Furiosa AI’s ordinary research and development expenses declined to 36.2 billion KRW in 2025 from 56.3 billion KRW in 2024, a 35.7% decrease, according to the company’s consolidated audit report filed with the FSS. However, this reduction does not reflect diminished development activity. Rather, the second-generation product “Renegade” (RNGD) completed its development cycle and entered mass production (MP) phase, causing prototype manufacturing and testing costs to shift from the research and development category to cost of goods sold, per Furiosa AI’s official statement to the FSS. A Furiosa AI representative explained: “As development concluded and mass production began, related costs are now classified as cost of goods sold, which is why research and development expenses decreased compared to last year. Starting this year, we expect substantial research and development expenses to be recorded again as we begin third-generation chip development.”
DeepX, which specializes in edge artificial intelligence applications, reported 8.2 billion KRW in ordinary research and development expenses in 2025, according to the company’s consolidated audit report. The decline reflects the completion of first-generation chip development (DX-M1) and the transition to global distribution supply channels, with substantial prior research and development costs now reclassified as cost of goods sold due to commercialization, per DeepX’s FSS filing. The company’s accounting treatment shifted from development-phase expense recognition to manufacturing and initial supply cost classification as the product entered commercial deployment.
While the four companies’ reported R&D figures diverged, industry participants identified profitability validation following chip commercialization as the key observation point, according to industry commentary filed with regulatory oversight bodies. The reclassification of research and development expenses to cost of goods sold signals that fabless companies now face tangible inventory and cost-of-goods-sold financial risks as chips transition from design to production, per industry analyst statements. Industry participants emphasized the urgency of demonstrating mass production efficiency capable of generating actual market margins, according to statements provided to regulatory authorities.

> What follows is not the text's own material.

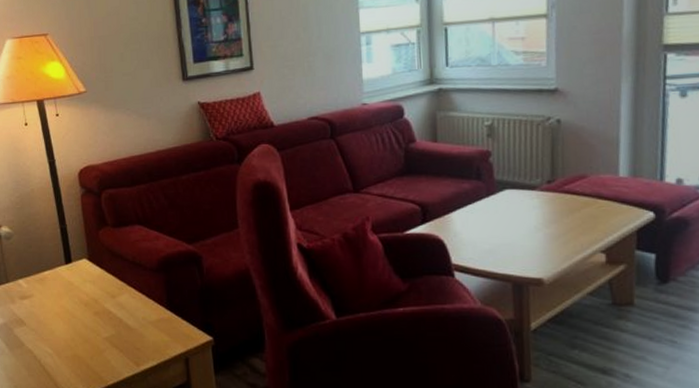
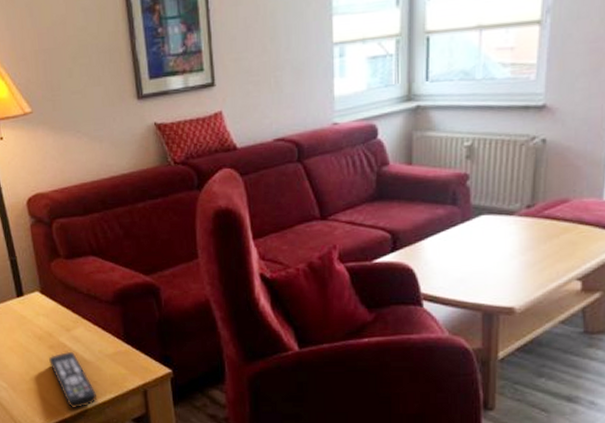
remote control: none [94,317,140,376] -> present [49,351,97,408]

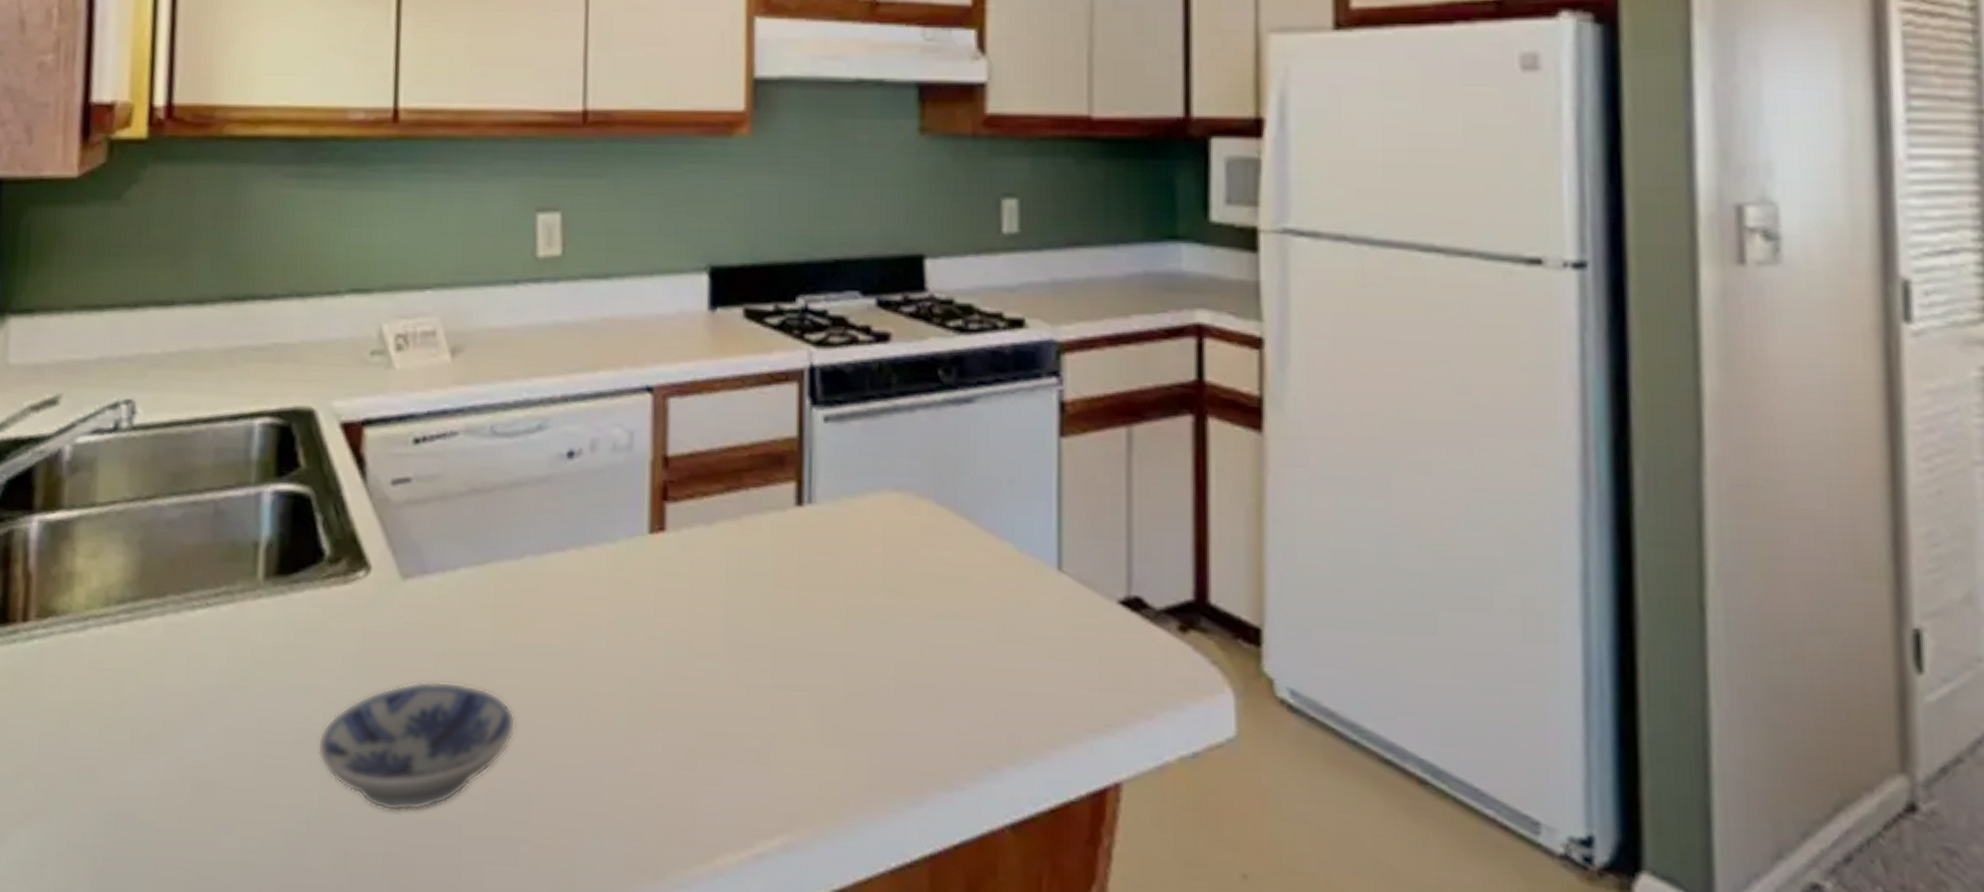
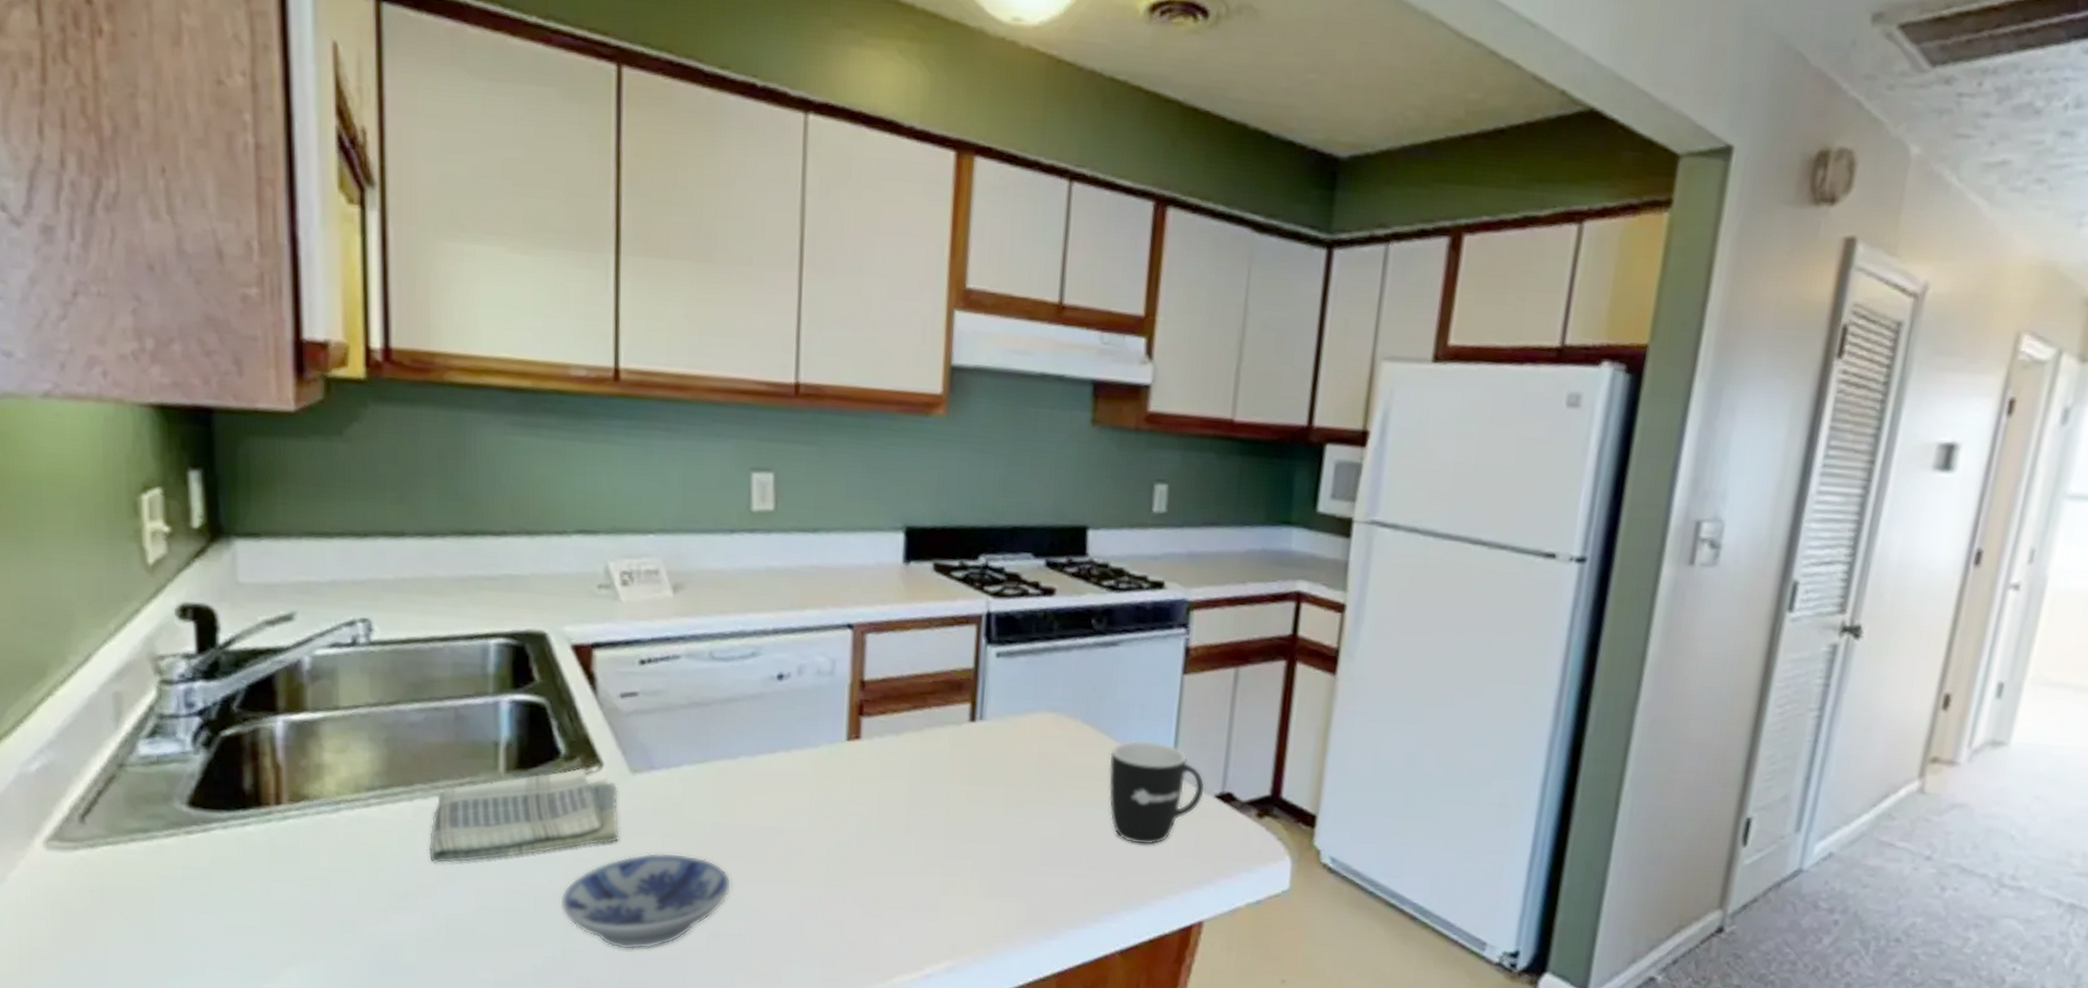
dish towel: none [178,572,387,695] -> present [429,767,619,863]
mug: none [975,526,1103,671] -> present [1108,740,1205,845]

An industry representative stated: “Until now, companies could secure investment based on market expectations alone. Now they must prove themselves through mass production. Once chips are actually manufactured, management capabilities in inventory management and cost reduction will become critical,” and noted that “these factors will also influence initial public offerings (IPOs),” per industry commentary documented in regulatory filings.
Q: Why did Furiosa AI and DeepX report lower R&D expenses in 2025 compared to 2024?
As their flagship products transitioned from development to mass production, the accounting classification of related costs changed from research and development expenses to cost of goods sold. This reclassification is a standard accounting practice reflecting the product lifecycle stage, not a reduction in development activity. According to Furiosa AI’s official statement to the FSS, the company plans to resume substantial R&D spending in 2026 as it begins third-generation chip development.
Q: How much did Rebellion increase its R&D spending year-over-year?
Rebellion increased ordinary research and development expenses by 46.6%, from 81.7 billion KRW in 2024 to 119.8 billion KRW in 2025, according to the company’s consolidated audit report filed with the Financial Supervisory Service on April 16, 2026. This spending exceeded the company’s total revenue of 32 billion KRW by 3.7 times.
Q: What is the significance of the cost reclassification from R&D to cost of goods sold?
The shift indicates that fabless companies now carry tangible inventory and manufacturing cost risks as their chips move into commercial production. According to industry commentary, this marks the transition from technology validation to operational efficiency testing, where profitability depends on managing production yields, inventory levels, and unit economics rather than R&D intensity alone.